PUPILS from Old Sarum Primary School have buried a time capsule in a new development in Salisbury, with help from Time Team’s Phil Harding.

The whole school got involved in selecting objects to be buried at Longhedge Village which can be dug up in the future for people to see how Old Sarum has changed.

The items included a postage stamp, coins, local and national newspapers, fashion magazines, recipes, a grocery receipt for a weekly shop, an Old Sarum history book, local leaflets, the school’s timetable and menu, photographs and a map of the school – plus plans for the new build – and information on the school council, who buried the capsule.

Phil Harding from Time Team and Wessex Archaeology said: “I was pleased to help the children bury their time capsule and was impressed with the items they selected, they’d clearly spent a lot of time carefully choosing what should be included.

"I work for Wessex Archaeology and we’ve been responsible for the archaeological works at Longhedge Village and I find Salisbury fascinating, especially how the new development is following a similar path to Salisbury’s very first settlement. It was great to work with some budding new historians.”

Each year group focused on specific areas and submitted work ranging from photos and pictures to toys, uniforms and autobiographies.

Also buried were some brochures for the new Linden Homes that are currently being built at Longhedge Village, including floor plans and price lists.

“We thought it would be interesting to create a time capsule while the new homes are being built,” Mick Arnold, production director for Linden Homes, explained.

“We spoke to the children in assembly and they were really excited about collating items for a time capsule, one child even generously offered to bury the family’s iPad to show future generations what technology was like in 2017, which we politely declined.

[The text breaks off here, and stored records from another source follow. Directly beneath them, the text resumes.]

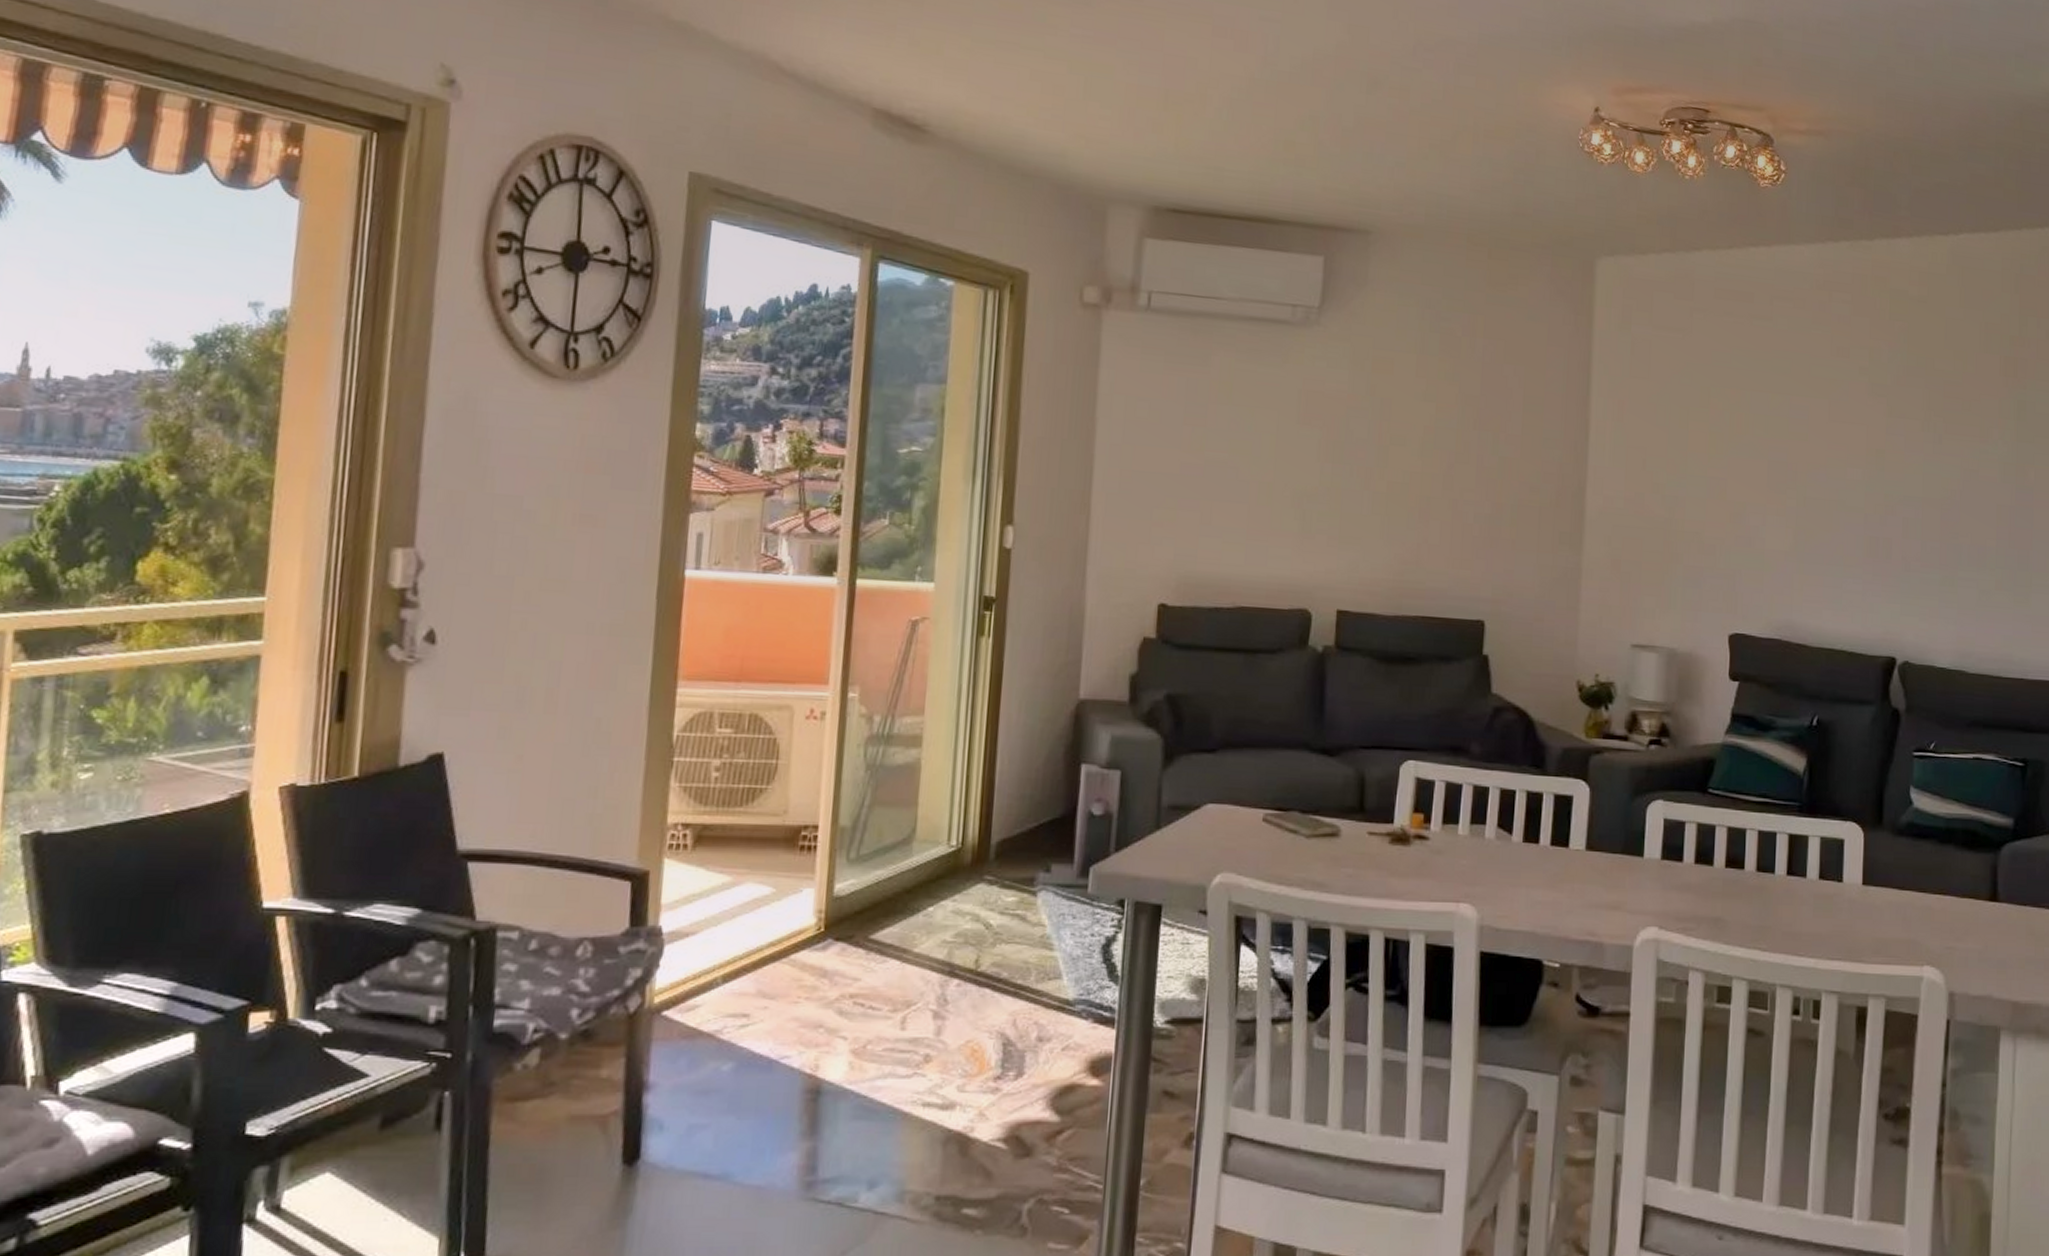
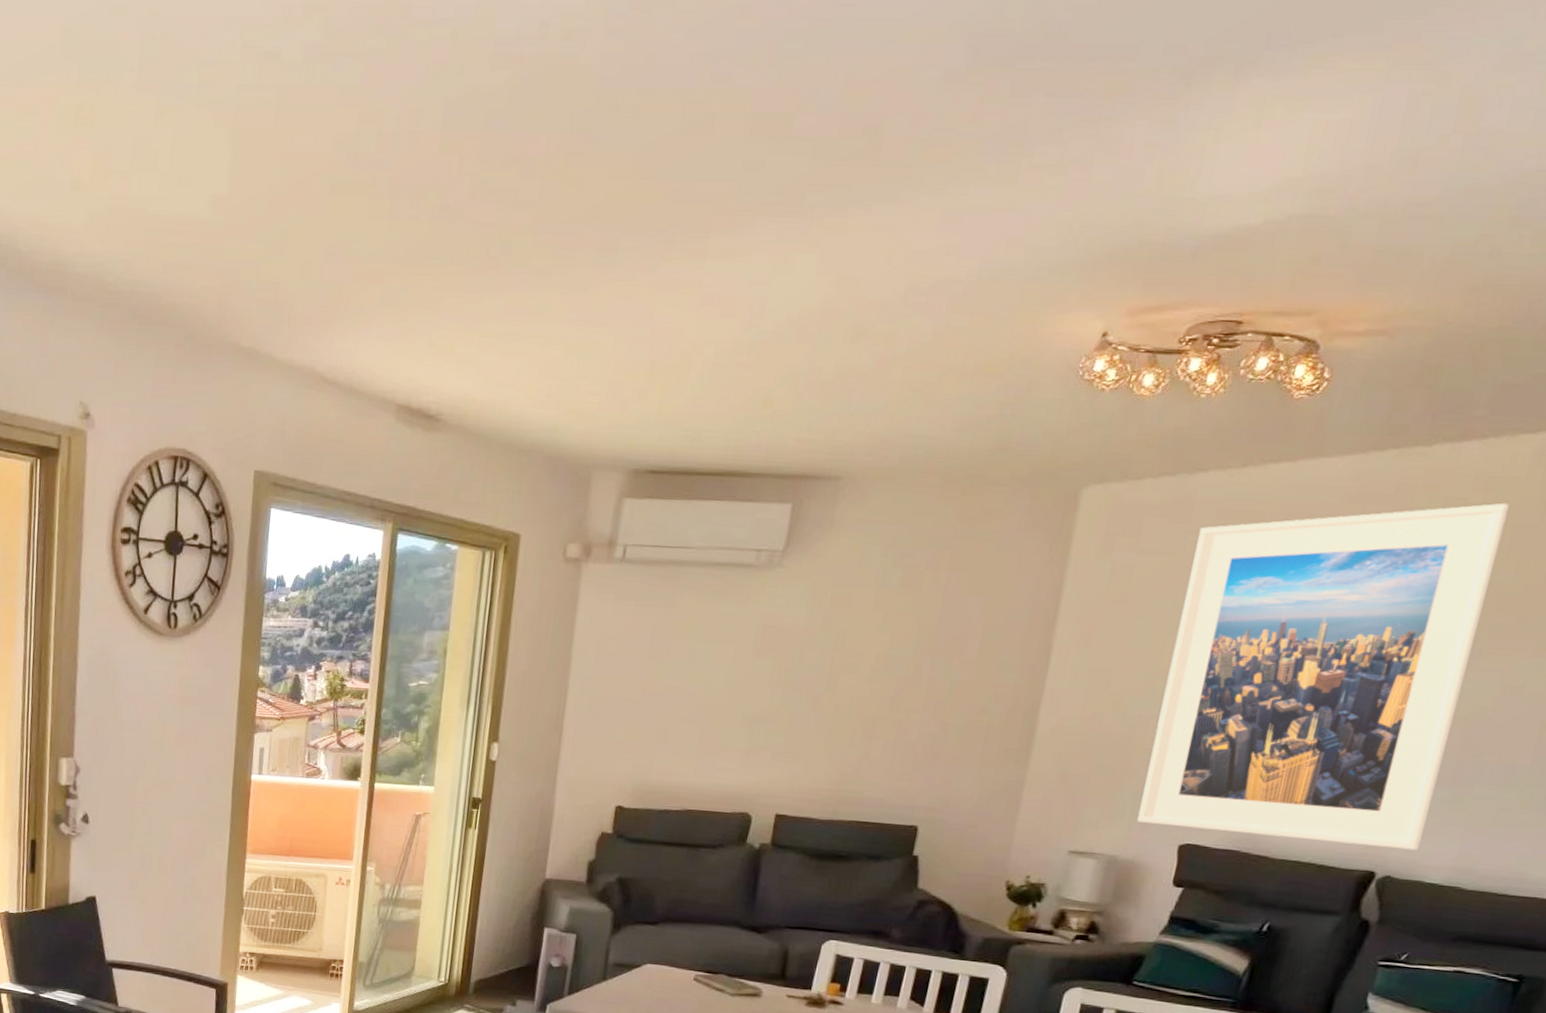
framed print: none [1689,297,1939,634] -> present [1137,503,1509,851]

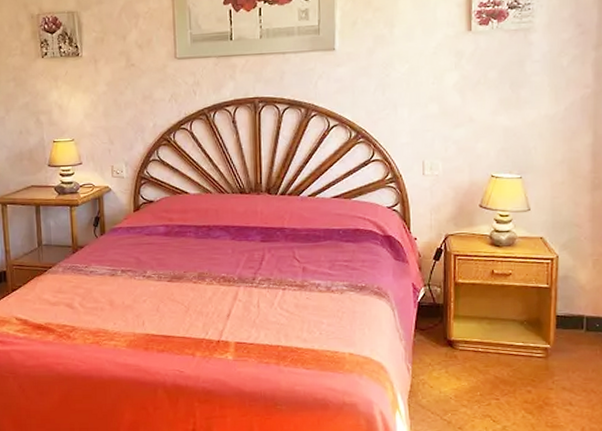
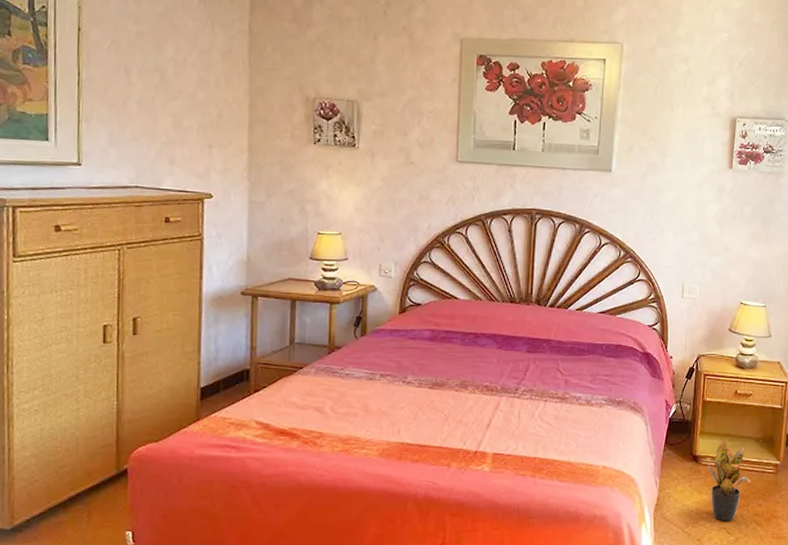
potted plant: none [463,323,517,410] -> present [707,439,752,522]

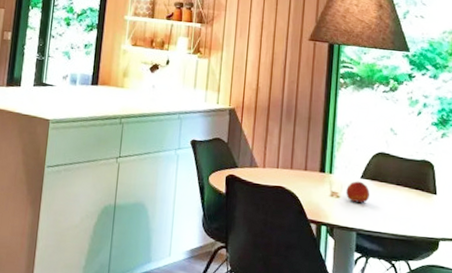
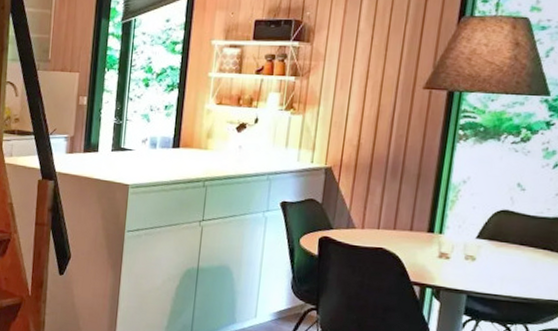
fruit: present [346,181,370,204] -> none [457,241,487,266]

"The pupils were incredibly enthusiastic and well behaved, and we were thrilled to have Phil involved with his expertise.”

The time capsule is buried on open space by the sales and marketing suite and has been marked with a plaque, so people can visit it.

The children will be able to dig it up in 50 years’ time, when they’re in their 50s and 60s, to see how Old Sarum and life in general has changed.

The new development comprises 650 homes, a primary school, neighbourhood centre, community sports facilities and over 20 hectares of green open space.